Adrien Reboisson - Hautbois, bassons, flûtes

Adrien Reboisson

Le terme de "musique ancienne" m'a toujours paru impropre. D'une remarquable imprécision, il regroupe une infinité d'époques, de goûts et de compositeurs sous une bannière générique, presque péjorative. Il laisse supposer un total cloisonnement des styles, alors que l'histoire de la musique n'est faite que d'une continuité d'esthétiques lentement maturées par chaque génération. Il enveloppe le tout sous un voile d'exotisme anecdotique, distillant l'idée qu'avant l'époque dite "classique" il n'y eut aucun Brahms, Wagner, Gerschwin, Glass ou même aucun Mickael Jackson - c'est à dire des génies au sommet de leur art transcendant l'esprit de leur époque. Il faut donc commencer par se débarrasser de cette grille de lecture post-moderne pour éviter de ne voir ici qu'un vague folklore à tendance réactionnaire.

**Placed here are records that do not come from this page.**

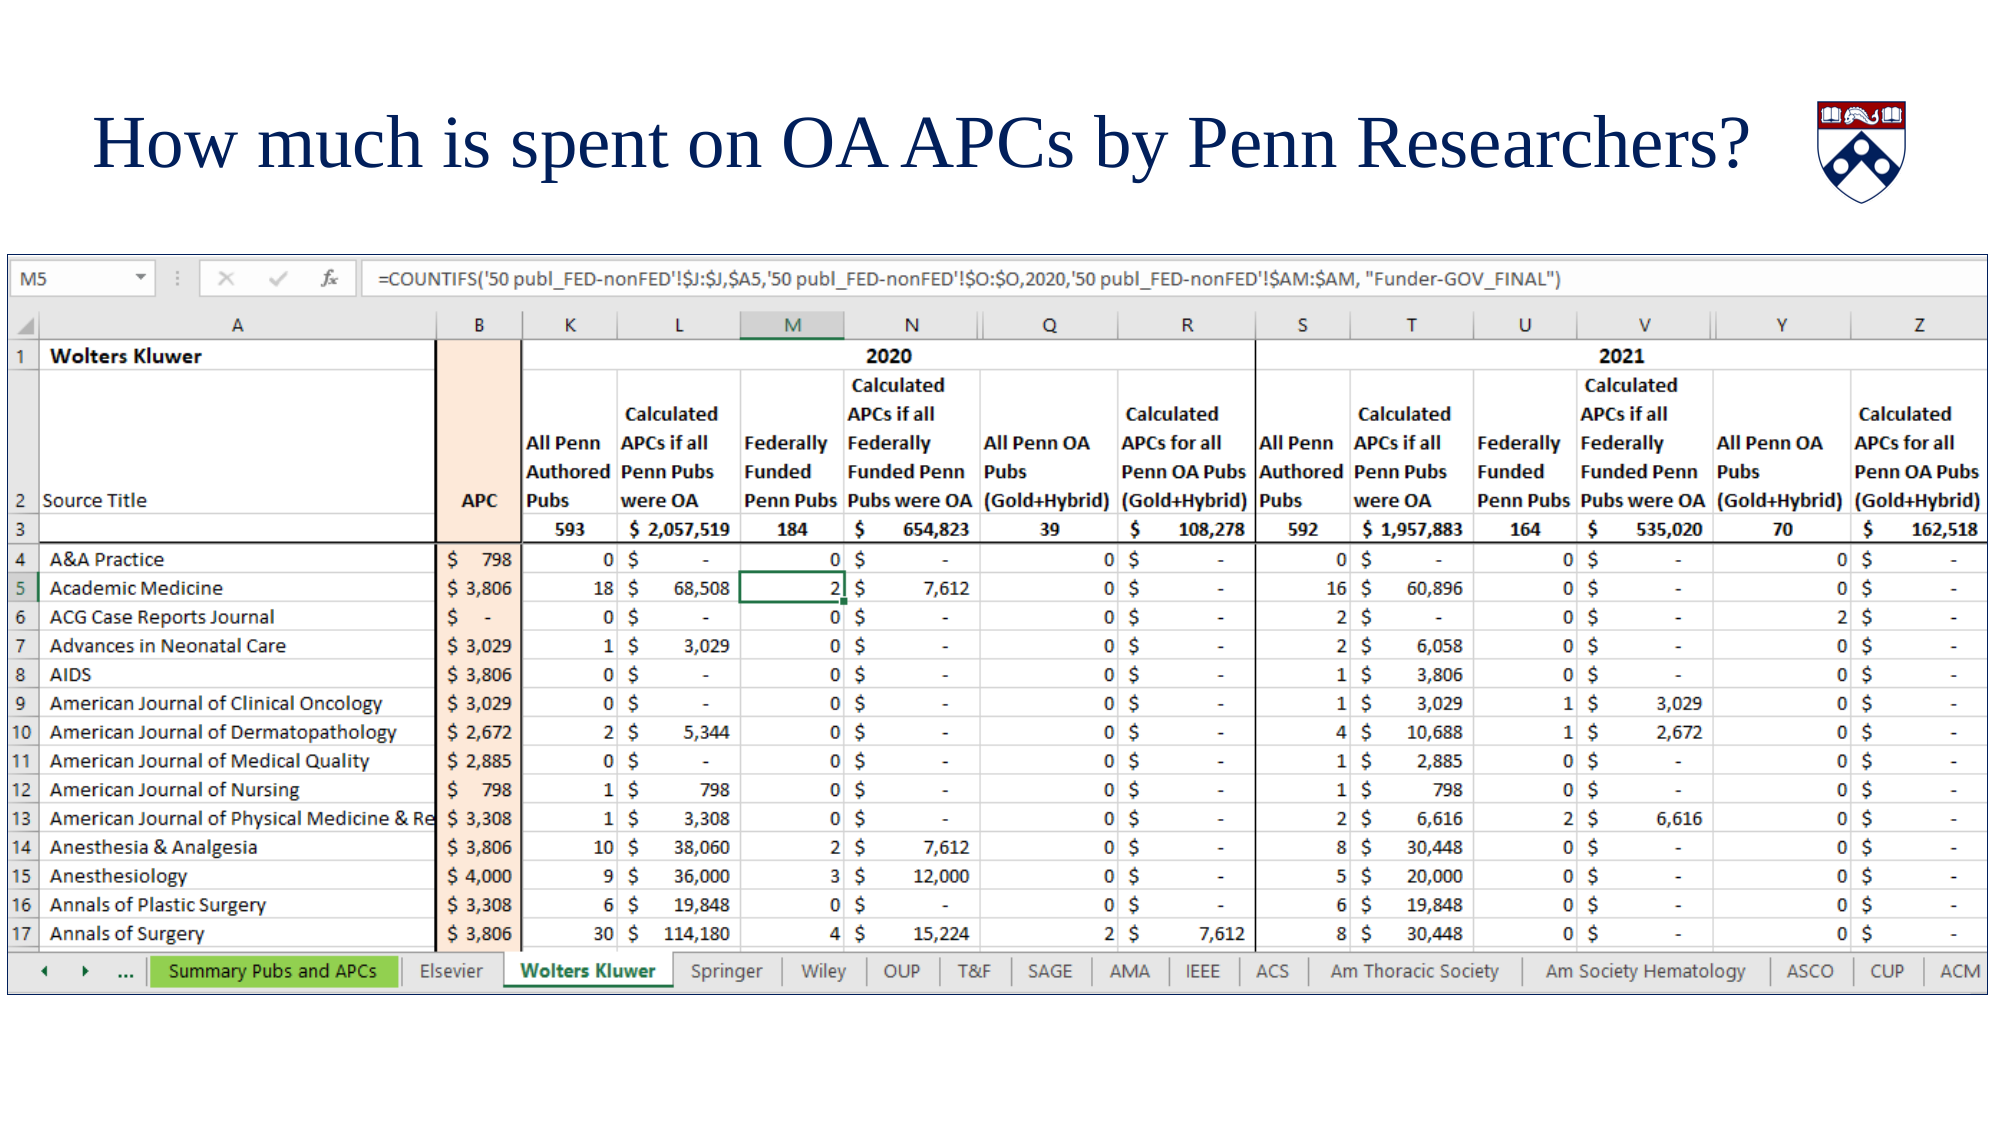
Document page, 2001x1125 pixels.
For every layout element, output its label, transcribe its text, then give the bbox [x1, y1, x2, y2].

picture [1815, 185, 1908, 206]
title How much is spent on OA APCs by Penn Researchers? [92, 102, 1908, 185]
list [7, 254, 1988, 995]
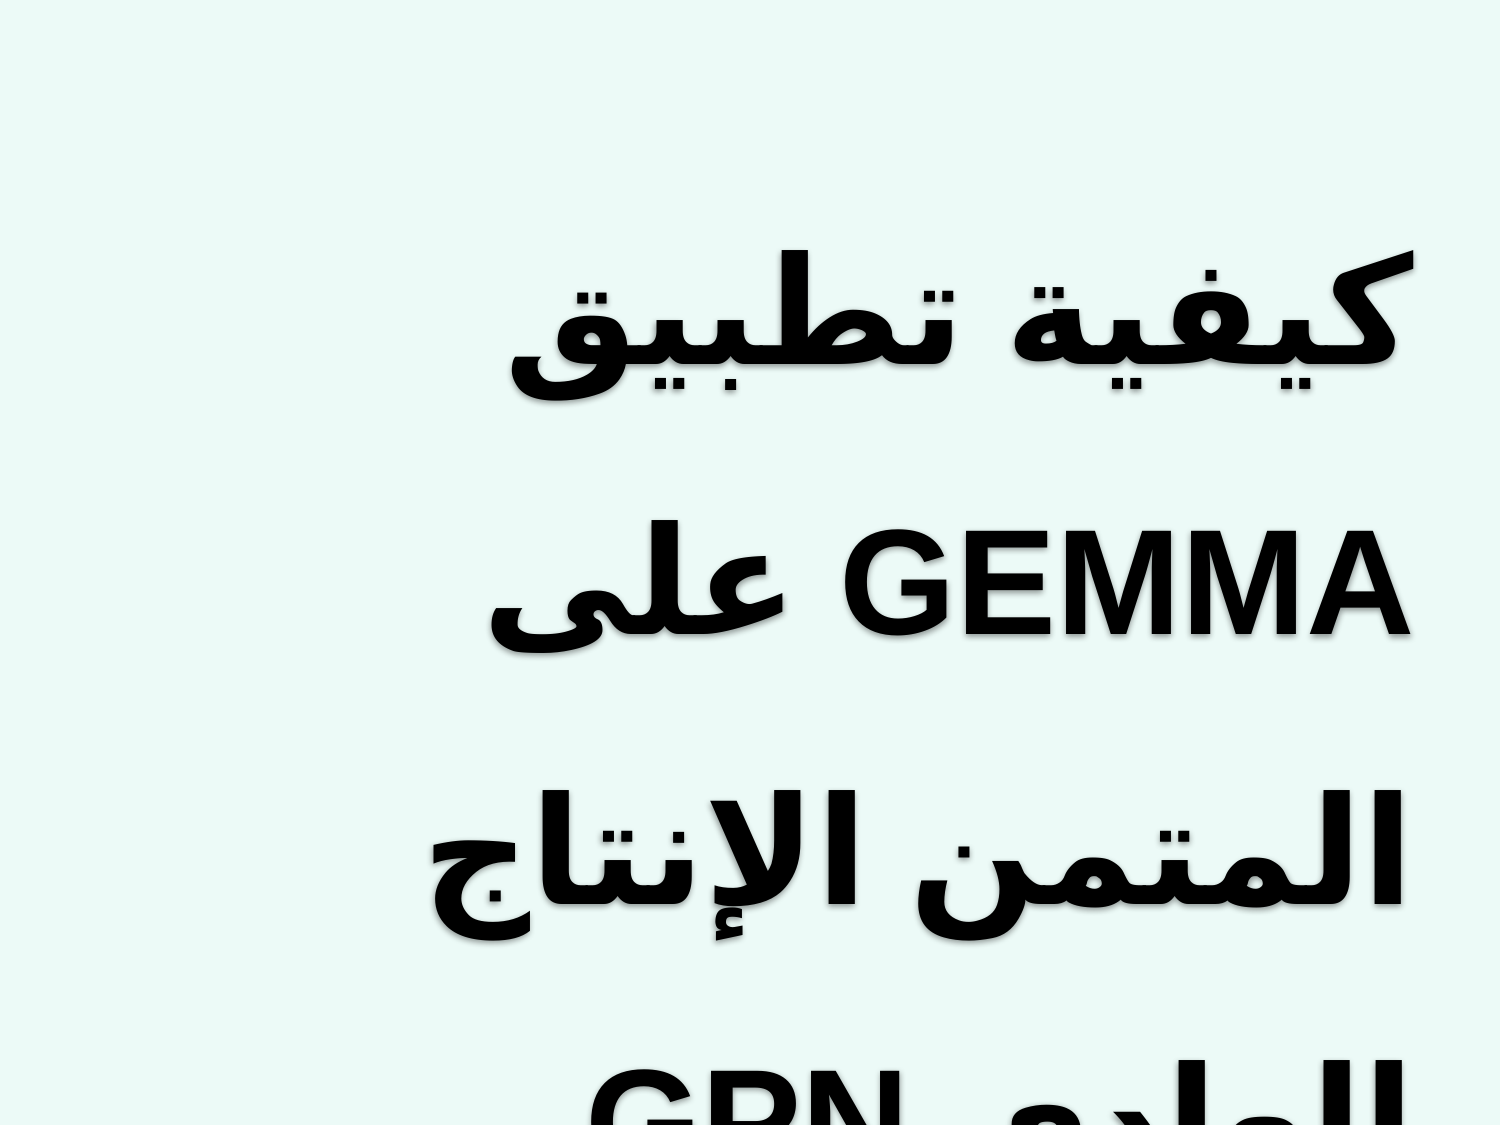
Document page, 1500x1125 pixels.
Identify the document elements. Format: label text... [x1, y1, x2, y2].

text_box كيفية تطبيق GEMMA على المتمن الإنتاج العادي GPN [93, 116, 1430, 1125]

Cette musique est la bande son d'un temps qui n'est résolument plus le nôtre. En cela, c'est déjà un ticket gratuit pour un voyage intérieur qui questionne notre rapport au monde actuel, ses valeurs et son sens de la transcendance. Contrebalançant la perpétuelle et frénétique course en avant de l'homme moderne, elle ouvre le temps d'un instant une porte derrière laquelle se tapissent les frissons sacrés de l'extase religieuse, de l'enthousiasme chevaleresque... Elle nous plonge dans de nouvelles esthétiques dépaysantes, tantôt nobles et graves, tantôt joyeuses et légères, toujours pleines d'énergie et d'optimisme. La parfaite mesure et l'harmonie des musiques franco-flamandes du XVe siècle, la douce âpreté des frottoles Italiennes du quattrocento a la manière d'un clair-obscur du Caravage, la foi ferme et sereine qui émane de la musique sacrée d'Eustache du Caurroy, la virtuosité des diminutions de Dalla Casa dont l’interprétation devait imiter le bruit du vent dans les feuilles des arbres, ou bien encore la joie simple et rustique des musiques à danser populaires... C'est un continent à explorer, témoin d'une époque riche en découvertes et en mutations, qui a façonné l'Europe et dont nous sommes tous les enfants. Un continent qui, avec ses nombreux territoires mystérieux et inexplorés, permet à notre imaginaire de rester en éveil - une chose essentielle à mes yeux dans notre monde moderne, dont Bernanos disait qu'il était une "conspiration universelle contre toute espèce de vie intérieure".

Alta capella

Prendre un hautbois dans ses mains, porter l'anche en bouche : avant même d'avoir fait une note nous retrouvons déjà la posture corporelle de dizaines de générations de ménétriers - les musiciens au service du pouvoir - dépeints dans de nombreux tableaux et fresques, du XIIe au XVIIIe siècle. Le voyage commence ici, dans l'observation de cette iconographie foisonnante, entre fêtes, processions, cérémonies religieuses et allégories de la réunion des hauts et des bas, images muettes témoins d'événements dont il est passionnant de tenter de retrouver la bande son. Souvent joués en "bandes" (à plusieurs), parfois accompagnés de cuivres ; chalemies et bombardes (les hautbois anciens) offrent un son plein, droit, un timbre riche, qui n'a pas été encore adapté aux contraintes de l'orchestre moderne. Tantôt au service d'une écriture simple et populaire, tantôt au service d'un contrepoint subtil construit à la manière d'une cathédrale sonore, ils délivrent un large spectre d'énergies et de styles. Au cœur de la matière son, l'incessante succession d'harmonies pleines et pures pénètre l'esprit et le corps, d'une manière parfois quasi-hypnotique. En tant que musicien, forger cette pâte sonore, chercher la pleine harmonie des accords et la complète résonance des instruments pour faire ressurgir les images d'un monde disparu est une quête passionnante qui, heureusement, ne semble pas avoir de fin.